* PASSAGE TO READ *
Bootstrapping

Adrian Correndo, Austin Pearce

Description

This tutorial is intended to show how to implement bootstrapping to the soiltestcorr functions.

What is bootstrapping?

Bootstrapping is a technique introduced in late 1970’s by Bradley Efron (Efron, 1979). It is a general purpose inferential approach that is useful for robust estimations, especially when the distribution of a statistic of quantity of interest is complicated or unknown (Faraway, 2014). It provides an alternative to perform confidence statements while relaxing the famous assumption of normality (Efron and Tibshirani, 1993). The underlying concept of bootstrapping is that the inference about a population parameter or quantity can be modeled by “resampling” the available data.

How does it work?

In soiltestcorr, bootstrapping means resampling cases with replacement. That means that it draws random samples from the original data while maintaining the same original size (i.e, some observations may be included multiple times while others may not be sampled at all). Let’s suppose that we have a dataset with 50 observations (one per row). We first create bootstraps/replicates/samples by randomly sampling those 50 observations many times (e.g., 1,000 times). Each random sample has 50 total observations, conserving the same number of observations as the original data (50). Finally, we fit a chosen model to each of the 1000 samples, which, in the context of soiltestcorr, could result in a distribution of 1,000 estimates of a critical soil test value (CSTV), for example.

* DATA SEGMENT *
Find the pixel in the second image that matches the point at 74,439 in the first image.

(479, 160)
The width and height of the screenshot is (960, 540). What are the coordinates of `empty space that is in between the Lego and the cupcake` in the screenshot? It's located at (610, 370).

* TASK REQUIREMENTS *
Extend the soiltestcorr bootstrapping tutorial by writing the text that follows its last sentence.

* TASK RESPONSE *
In general, the larger the number of observations and resamples, the more likely we’ll obtain a representative distribution of the population’s quantity of interest. The minimum number of iterations generally recommended is n = 1000. The number used is up to the user, and may represent a compromise between the quality of the outcomes and the necessary computational power or time for the iterations. If the final results from 1,000 samples is no different than 10,000 samples, the time savings may warrant fewer samples.

Once the distribution is obtained we may obtain a “summary” describing “moments” of the distribution such as the “mean”, “median”, “standard deviation”, “quantiles”, etc.. Very frequently, the general procedure is to extract the “median” (which is more robust to outliers than the mean), the 0.025- and 0.975-quantiles from the distribution (equivalent to 2.5th and 97.5th percentiles) in order to obtain the conventional 95% confidence interval. This interval in normally used to test hypotheses of interest (e.g. comparing groups, methods, etc.)

The soiltestcorr::boot_() functions

You can implement bootstrapping to each of the six soiltestcorr available models, which count with their own boot_…() functions:

Each boot_…() function presents the same basic arguments than their respective original functions (i.e., data, stv, and ry), with the addition of two arguments related to the resampling:

Examples

The following is a simple example using a simulated dataset that contains soil test values (STV) and relative yield (RY) for two different groups of soil: “clay_loam” and “sandy_loam”.

If you have groups in your data, you can specify the grouping variable/s as arguments in order to maintain within each bootstrap sample the same proportion of observations than in the original dataset. This will return a tibble for each sample with as many rows as the resampling size (n) containing the results.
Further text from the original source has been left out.